Basic knowledge in statistics and calculus (first year university level). It is necessary to bring a laptop in order to perform the practical exercises.

Machine Learning of geospatial data: achievements and new trends

  • organized by: Prof. M. Kanevski (IDYST Institute, University of Lausanne, Switzerland)
  • Venue: TU Bergakademie Freiberg, will be announced later
  • Date: September 11-12, 2015
  • Time: 2015/09/11: 9am-12am, 2pm-5pm (lectures and seminars); 2015/09/12: 9am-12am (practices)
  • Min. number of participants: 5
  • Max. number of participants: 20
  • costs per participant: preliminary price $130 (student/retired: $65)

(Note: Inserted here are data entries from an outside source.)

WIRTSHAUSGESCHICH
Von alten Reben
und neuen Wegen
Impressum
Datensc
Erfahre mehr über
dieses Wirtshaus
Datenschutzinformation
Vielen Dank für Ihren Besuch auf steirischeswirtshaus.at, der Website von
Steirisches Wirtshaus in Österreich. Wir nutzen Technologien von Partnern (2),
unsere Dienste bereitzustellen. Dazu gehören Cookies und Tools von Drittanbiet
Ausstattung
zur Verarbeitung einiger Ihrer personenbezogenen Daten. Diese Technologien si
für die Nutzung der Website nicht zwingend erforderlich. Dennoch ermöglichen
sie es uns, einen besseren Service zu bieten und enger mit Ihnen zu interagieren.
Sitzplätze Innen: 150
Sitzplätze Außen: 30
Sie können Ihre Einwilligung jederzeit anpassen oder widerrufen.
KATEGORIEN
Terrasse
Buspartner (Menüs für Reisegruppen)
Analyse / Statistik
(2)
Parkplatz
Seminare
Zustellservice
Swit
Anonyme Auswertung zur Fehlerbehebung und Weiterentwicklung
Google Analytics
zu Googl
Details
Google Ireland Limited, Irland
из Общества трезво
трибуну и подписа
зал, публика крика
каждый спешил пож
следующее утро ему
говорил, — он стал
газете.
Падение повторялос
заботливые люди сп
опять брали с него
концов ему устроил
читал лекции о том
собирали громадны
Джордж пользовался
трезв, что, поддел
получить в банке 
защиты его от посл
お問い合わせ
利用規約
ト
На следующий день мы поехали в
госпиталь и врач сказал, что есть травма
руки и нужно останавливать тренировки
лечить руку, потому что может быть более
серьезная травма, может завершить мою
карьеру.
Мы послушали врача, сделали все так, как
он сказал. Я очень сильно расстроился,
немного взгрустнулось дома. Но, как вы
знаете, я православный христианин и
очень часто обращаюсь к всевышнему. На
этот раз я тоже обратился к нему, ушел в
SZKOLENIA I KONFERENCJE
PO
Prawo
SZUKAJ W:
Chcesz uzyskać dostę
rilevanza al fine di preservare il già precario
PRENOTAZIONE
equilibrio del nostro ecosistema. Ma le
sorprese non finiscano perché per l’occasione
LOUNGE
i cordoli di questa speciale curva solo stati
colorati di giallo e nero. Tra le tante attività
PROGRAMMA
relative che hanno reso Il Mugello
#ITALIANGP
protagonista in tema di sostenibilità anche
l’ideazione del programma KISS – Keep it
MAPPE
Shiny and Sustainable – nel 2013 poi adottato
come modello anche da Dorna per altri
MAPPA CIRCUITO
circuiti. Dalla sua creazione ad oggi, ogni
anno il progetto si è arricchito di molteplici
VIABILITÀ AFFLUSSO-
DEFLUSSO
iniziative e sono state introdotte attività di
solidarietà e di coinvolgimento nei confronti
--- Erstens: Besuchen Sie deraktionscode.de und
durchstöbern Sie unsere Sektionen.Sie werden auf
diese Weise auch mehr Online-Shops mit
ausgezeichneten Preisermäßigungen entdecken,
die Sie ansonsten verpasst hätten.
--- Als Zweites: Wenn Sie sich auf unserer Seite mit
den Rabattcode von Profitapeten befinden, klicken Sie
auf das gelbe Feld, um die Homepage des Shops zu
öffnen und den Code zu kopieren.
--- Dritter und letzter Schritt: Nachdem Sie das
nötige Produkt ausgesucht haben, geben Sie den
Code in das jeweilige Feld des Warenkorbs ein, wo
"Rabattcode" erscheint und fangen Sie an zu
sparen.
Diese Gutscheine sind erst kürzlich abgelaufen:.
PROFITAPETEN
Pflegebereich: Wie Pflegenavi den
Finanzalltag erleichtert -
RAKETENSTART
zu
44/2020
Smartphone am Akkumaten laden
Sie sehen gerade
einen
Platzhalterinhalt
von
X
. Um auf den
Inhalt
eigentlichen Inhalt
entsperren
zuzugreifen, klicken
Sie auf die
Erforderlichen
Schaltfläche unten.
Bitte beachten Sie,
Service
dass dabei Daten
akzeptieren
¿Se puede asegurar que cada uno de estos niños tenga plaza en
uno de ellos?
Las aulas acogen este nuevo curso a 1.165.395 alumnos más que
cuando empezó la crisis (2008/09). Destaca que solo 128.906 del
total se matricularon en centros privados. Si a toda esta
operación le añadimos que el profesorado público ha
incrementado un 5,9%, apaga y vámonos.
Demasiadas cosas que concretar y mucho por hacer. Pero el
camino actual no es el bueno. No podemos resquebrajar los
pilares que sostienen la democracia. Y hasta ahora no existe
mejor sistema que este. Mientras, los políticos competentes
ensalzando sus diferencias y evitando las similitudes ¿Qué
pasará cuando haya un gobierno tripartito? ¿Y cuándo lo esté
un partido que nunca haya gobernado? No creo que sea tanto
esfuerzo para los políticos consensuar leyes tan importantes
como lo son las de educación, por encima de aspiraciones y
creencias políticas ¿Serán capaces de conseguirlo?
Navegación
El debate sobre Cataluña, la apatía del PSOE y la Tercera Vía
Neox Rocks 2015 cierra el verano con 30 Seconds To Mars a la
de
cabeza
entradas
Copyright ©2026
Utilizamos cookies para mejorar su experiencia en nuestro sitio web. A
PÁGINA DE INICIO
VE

Machine learning (ML) is a rapidly developing interdisciplinary approach to complex data analysis, modelling and visualization. It plays an extremely important role in data mining in different scientific fields and in many practical applications. At present ML is widely used as an efficient tool in GI Sciences, remote sensing images processing, environmental monitoring and space-time forecasting. The short course presents an introduction to advanced ML algorithms, important contemporary achievements and new trends in ML applications in analysis, modelling and prediction of high dimensional and multivariate environmental data. The main topics, presented within the framework of a generic methodology, include, between others: detection of patterns and predictability, features selection, supervised and unsupervised learning from data using neural networks and kernel-based methods, visualization of data and the results. Real case studies consider environment pollution, natural hazards, renewable resources, topo-climatic modelling, etc. The course is accompanied by the demonstrations and practices following the principle "from how-to-do-it to do-it-yourself" using user friendly software.